Recast the listing below as a Markdown table with the columns Row and Line, numbering each line and skipping blank ones. Leave the pictures out.

--*--

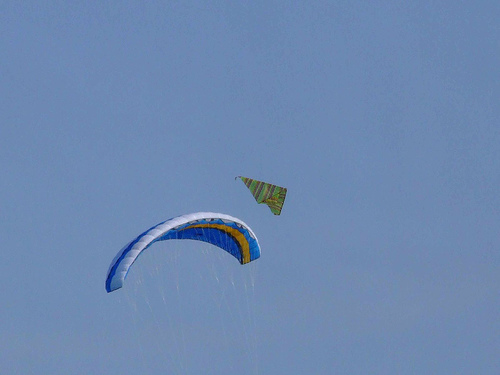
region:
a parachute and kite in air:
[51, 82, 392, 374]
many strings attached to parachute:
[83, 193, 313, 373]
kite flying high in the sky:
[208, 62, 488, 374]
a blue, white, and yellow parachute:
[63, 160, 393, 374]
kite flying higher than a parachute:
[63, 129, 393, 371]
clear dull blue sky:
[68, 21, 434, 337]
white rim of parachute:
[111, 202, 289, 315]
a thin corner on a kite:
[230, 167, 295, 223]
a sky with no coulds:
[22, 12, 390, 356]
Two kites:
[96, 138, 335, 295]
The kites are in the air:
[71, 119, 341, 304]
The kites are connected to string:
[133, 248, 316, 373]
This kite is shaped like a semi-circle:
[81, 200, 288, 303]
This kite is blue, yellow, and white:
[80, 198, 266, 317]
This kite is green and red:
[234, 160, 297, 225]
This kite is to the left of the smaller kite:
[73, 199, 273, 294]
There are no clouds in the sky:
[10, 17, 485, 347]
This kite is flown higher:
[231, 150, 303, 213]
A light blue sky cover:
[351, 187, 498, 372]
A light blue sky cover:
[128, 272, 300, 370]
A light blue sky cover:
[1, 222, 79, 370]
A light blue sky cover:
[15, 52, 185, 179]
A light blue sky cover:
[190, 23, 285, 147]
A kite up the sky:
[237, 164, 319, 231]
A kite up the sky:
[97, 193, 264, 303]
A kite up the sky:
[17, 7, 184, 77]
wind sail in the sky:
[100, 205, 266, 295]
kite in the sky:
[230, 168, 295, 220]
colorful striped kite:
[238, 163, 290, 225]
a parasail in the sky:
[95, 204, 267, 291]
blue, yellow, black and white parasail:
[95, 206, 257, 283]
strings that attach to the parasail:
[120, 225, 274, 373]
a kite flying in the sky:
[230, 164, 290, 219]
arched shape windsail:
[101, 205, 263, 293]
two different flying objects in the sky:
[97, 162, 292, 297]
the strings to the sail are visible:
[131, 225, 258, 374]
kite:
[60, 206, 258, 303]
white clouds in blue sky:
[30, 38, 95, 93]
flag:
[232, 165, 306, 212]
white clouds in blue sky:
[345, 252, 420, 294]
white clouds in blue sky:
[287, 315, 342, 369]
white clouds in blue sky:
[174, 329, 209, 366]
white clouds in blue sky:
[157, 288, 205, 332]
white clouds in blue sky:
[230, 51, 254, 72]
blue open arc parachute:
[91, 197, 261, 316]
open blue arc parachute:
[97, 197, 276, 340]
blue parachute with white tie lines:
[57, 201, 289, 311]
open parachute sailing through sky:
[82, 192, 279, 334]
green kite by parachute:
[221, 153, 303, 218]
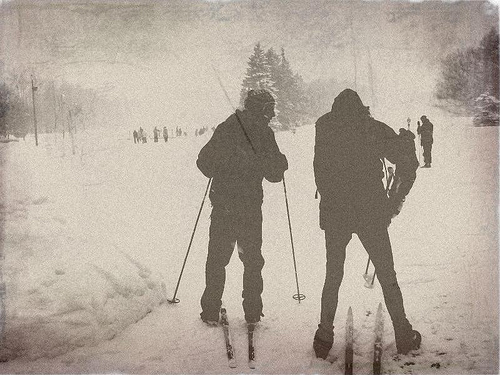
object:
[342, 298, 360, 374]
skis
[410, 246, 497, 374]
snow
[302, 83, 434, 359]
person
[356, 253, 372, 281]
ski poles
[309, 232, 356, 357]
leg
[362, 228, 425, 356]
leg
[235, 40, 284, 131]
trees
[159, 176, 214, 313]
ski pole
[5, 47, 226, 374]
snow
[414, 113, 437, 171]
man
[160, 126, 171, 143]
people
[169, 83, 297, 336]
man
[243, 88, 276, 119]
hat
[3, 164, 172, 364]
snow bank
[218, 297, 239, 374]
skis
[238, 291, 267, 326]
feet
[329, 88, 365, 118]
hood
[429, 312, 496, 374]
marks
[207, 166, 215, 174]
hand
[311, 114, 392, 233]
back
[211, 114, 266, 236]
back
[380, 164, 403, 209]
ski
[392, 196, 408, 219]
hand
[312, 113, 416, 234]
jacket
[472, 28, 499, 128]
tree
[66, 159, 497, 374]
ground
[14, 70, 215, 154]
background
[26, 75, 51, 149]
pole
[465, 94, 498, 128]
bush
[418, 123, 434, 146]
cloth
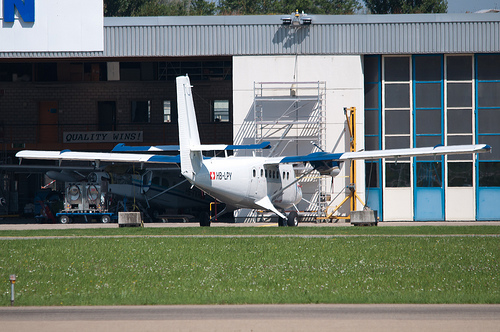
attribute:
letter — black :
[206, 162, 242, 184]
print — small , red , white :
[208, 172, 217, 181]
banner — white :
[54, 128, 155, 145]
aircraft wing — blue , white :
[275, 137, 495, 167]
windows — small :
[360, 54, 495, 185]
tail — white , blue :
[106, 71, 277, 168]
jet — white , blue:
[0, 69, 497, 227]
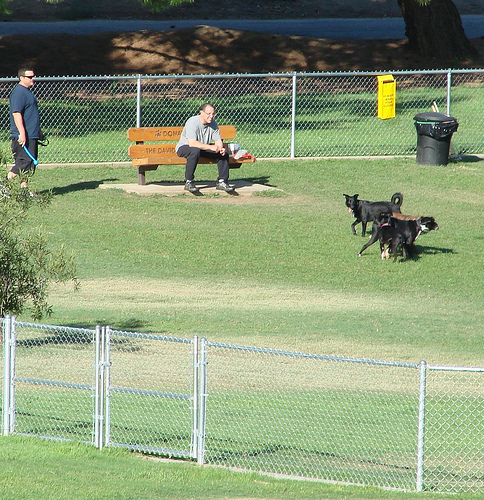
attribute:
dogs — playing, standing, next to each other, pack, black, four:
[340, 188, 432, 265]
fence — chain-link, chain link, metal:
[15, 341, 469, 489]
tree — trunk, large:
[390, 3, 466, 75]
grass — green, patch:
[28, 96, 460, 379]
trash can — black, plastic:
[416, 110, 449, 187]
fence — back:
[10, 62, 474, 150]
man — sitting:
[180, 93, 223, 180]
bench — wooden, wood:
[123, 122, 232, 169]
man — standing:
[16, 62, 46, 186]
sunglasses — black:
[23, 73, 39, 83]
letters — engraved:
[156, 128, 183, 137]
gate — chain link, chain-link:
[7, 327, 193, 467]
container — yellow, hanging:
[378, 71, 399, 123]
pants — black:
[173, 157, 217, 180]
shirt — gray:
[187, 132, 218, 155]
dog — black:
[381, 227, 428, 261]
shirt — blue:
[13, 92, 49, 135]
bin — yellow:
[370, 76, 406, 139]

--*--

[TASK RESULT]
| Row | Line |
|---|---|
| 1 | region: |
| 2 | a parachute and kite in air: |
| 3 | [51, 82, 392, 374] |
| 4 | many strings attached to parachute: |
| 5 | [83, 193, 313, 373] |
| 6 | kite flying high in the sky: |
| 7 | [208, 62, 488, 374] |
| 8 | a blue, white, and yellow parachute: |
| 9 | [63, 160, 393, 374] |
| 10 | kite flying higher than a parachute: |
| 11 | [63, 129, 393, 371] |
| 12 | clear dull blue sky: |
| 13 | [68, 21, 434, 337] |
| 14 | white rim of parachute: |
| 15 | [111, 202, 289, 315] |
| 16 | a thin corner on a kite: |
| 17 | [230, 167, 295, 223] |
| 18 | a sky with no coulds: |
| 19 | [22, 12, 390, 356] |
| 20 | Two kites: |
| 21 | [96, 138, 335, 295] |
| 22 | The kites are in the air: |
| 23 | [71, 119, 341, 304] |
| 24 | The kites are connected to string: |
| 25 | [133, 248, 316, 373] |
| 26 | This kite is shaped like a semi-circle: |
| 27 | [81, 200, 288, 303] |
| 28 | This kite is blue, yellow, and white: |
| 29 | [80, 198, 266, 317] |
| 30 | This kite is green and red: |
| 31 | [234, 160, 297, 225] |
| 32 | This kite is to the left of the smaller kite: |
| 33 | [73, 199, 273, 294] |
| 34 | There are no clouds in the sky: |
| 35 | [10, 17, 485, 347] |
| 36 | This kite is flown higher: |
| 37 | [231, 150, 303, 213] |
| 38 | A light blue sky cover: |
| 39 | [351, 187, 498, 372] |
| 40 | A light blue sky cover: |
| 41 | [128, 272, 300, 370] |
| 42 | A light blue sky cover: |
| 43 | [1, 222, 79, 370] |
| 44 | A light blue sky cover: |
| 45 | [15, 52, 185, 179] |
| 46 | A light blue sky cover: |
| 47 | [190, 23, 285, 147] |
| 48 | A kite up the sky: |
| 49 | [237, 164, 319, 231] |
| 50 | A kite up the sky: |
| 51 | [97, 193, 264, 303] |
| 52 | A kite up the sky: |
| 53 | [17, 7, 184, 77] |
| 54 | wind sail in the sky: |
| 55 | [100, 205, 266, 295] |
| 56 | kite in the sky: |
| 57 | [230, 168, 295, 220] |
| 58 | colorful striped kite: |
| 59 | [238, 163, 290, 225] |
| 60 | a parasail in the sky: |
| 61 | [95, 204, 267, 291] |
| 62 | blue, yellow, black and white parasail: |
| 63 | [95, 206, 257, 283] |
| 64 | strings that attach to the parasail: |
| 65 | [120, 225, 274, 373] |
| 66 | a kite flying in the sky: |
| 67 | [230, 164, 290, 219] |
| 68 | arched shape windsail: |
| 69 | [101, 205, 263, 293] |
| 70 | two different flying objects in the sky: |
| 71 | [97, 162, 292, 297] |
| 72 | the strings to the sail are visible: |
| 73 | [131, 225, 258, 374] |
| 74 | kite: |
| 75 | [60, 206, 258, 303] |
| 76 | white clouds in blue sky: |
| 77 | [30, 38, 95, 93] |
| 78 | flag: |
| 79 | [232, 165, 306, 212] |
| 80 | white clouds in blue sky: |
| 81 | [345, 252, 420, 294] |
| 82 | white clouds in blue sky: |
| 83 | [287, 315, 342, 369] |
| 84 | white clouds in blue sky: |
| 85 | [174, 329, 209, 366] |
| 86 | white clouds in blue sky: |
| 87 | [157, 288, 205, 332] |
| 88 | white clouds in blue sky: |
| 89 | [230, 51, 254, 72] |
| 90 | blue open arc parachute: |
| 91 | [91, 197, 261, 316] |
| 92 | open blue arc parachute: |
| 93 | [97, 197, 276, 340] |
| 94 | blue parachute with white tie lines: |
| 95 | [57, 201, 289, 311] |
| 96 | open parachute sailing through sky: |
| 97 | [82, 192, 279, 334] |
| 98 | green kite by parachute: |
| 99 | [221, 153, 303, 218] |
| 100 | object: |
| 101 | [342, 298, 360, 374] |
| 102 | skis |
| 103 | [410, 246, 497, 374] |
| 104 | snow |
| 105 | [302, 83, 434, 359] |
| 106 | person |
| 107 | [356, 253, 372, 281] |
| 108 | ski poles |
| 109 | [309, 232, 356, 357] |
| 110 | leg |
| 111 | [362, 228, 425, 356] |
| 112 | leg |
| 113 | [235, 40, 284, 131] |
| 114 | trees |
| 115 | [159, 176, 214, 313] |
| 116 | ski pole |
| 117 | [5, 47, 226, 374] |
| 118 | snow |
| 119 | [414, 113, 437, 171] |
| 120 | man |
| 121 | [160, 126, 171, 143] |
| 122 | people |
| 123 | [169, 83, 297, 336] |
| 124 | man |
| 125 | [243, 88, 276, 119] |
| 126 | hat |
| 127 | [3, 164, 172, 364] |
| 128 | snow bank |
| 129 | [218, 297, 239, 374] |
| 130 | skis |
| 131 | [238, 291, 267, 326] |
| 132 | feet |
| 133 | [329, 88, 365, 118] |
| 134 | hood |
| 135 | [429, 312, 496, 374] |
| 136 | marks |
| 137 | [207, 166, 215, 174] |
| 138 | hand |
| 139 | [311, 114, 392, 233] |
| 140 | back |
| 141 | [211, 114, 266, 236] |
| 142 | back |
| 143 | [380, 164, 403, 209] |
| 144 | ski |
| 145 | [392, 196, 408, 219] |
| 146 | hand |
| 147 | [312, 113, 416, 234] |
| 148 | jacket |
| 149 | [472, 28, 499, 128] |
| 150 | tree |
| 151 | [66, 159, 497, 374] |
| 152 | ground |
| 153 | [14, 70, 215, 154] |
| 154 | background |
| 155 | [26, 75, 51, 149] |
| 156 | pole |
| 157 | [465, 94, 498, 128] |
| 158 | bush |
| 159 | [418, 123, 434, 146] |
| 160 | cloth |
| 161 | attribute: |
| 162 | letter — black : |
| 163 | [206, 162, 242, 184] |
| 164 | print — small , red , white : |
| 165 | [208, 172, 217, 181] |
| 166 | banner — white : |
| 167 | [54, 128, 155, 145] |
| 168 | aircraft wing — blue , white : |
| 169 | [275, 137, 495, 167] |
| 170 | windows — small : |
| 171 | [360, 54, 495, 185] |
| 172 | tail — white , blue : |
| 173 | [106, 71, 277, 168] |
| 174 | jet — white , blue: |
| 175 | [0, 69, 497, 227] |
| 176 | attribute: |
| 177 | dogs — playing, standing, next to each other, pack, black, four: |
| 178 | [340, 188, 432, 265] |
| 179 | fence — chain-link, chain link, metal: |
| 180 | [15, 341, 469, 489] |
| 181 | tree — trunk, large: |
| 182 | [390, 3, 466, 75] |
| 183 | grass — green, patch: |
| 184 | [28, 96, 460, 379] |
| 185 | trash can — black, plastic: |
| 186 | [416, 110, 449, 187] |
| 187 | fence — back: |
| 188 | [10, 62, 474, 150] |
| 189 | man — sitting: |
| 190 | [180, 93, 223, 180] |
| 191 | bench — wooden, wood: |
| 192 | [123, 122, 232, 169] |
| 193 | man — standing: |
| 194 | [16, 62, 46, 186] |
| 195 | sunglasses — black: |
| 196 | [23, 73, 39, 83] |
| 197 | letters — engraved: |
| 198 | [156, 128, 183, 137] |
| 199 | gate — chain link, chain-link: |
| 200 | [7, 327, 193, 467] |
| 201 | container — yellow, hanging: |
| 202 | [378, 71, 399, 123] |
| 203 | pants — black: |
| 204 | [173, 157, 217, 180] |
| 205 | shirt — gray: |
| 206 | [187, 132, 218, 155] |
| 207 | dog — black: |
| 208 | [381, 227, 428, 261] |
| 209 | shirt — blue: |
| 210 | [13, 92, 49, 135] |
| 211 | bin — yellow: |
| 212 | [370, 76, 406, 139] |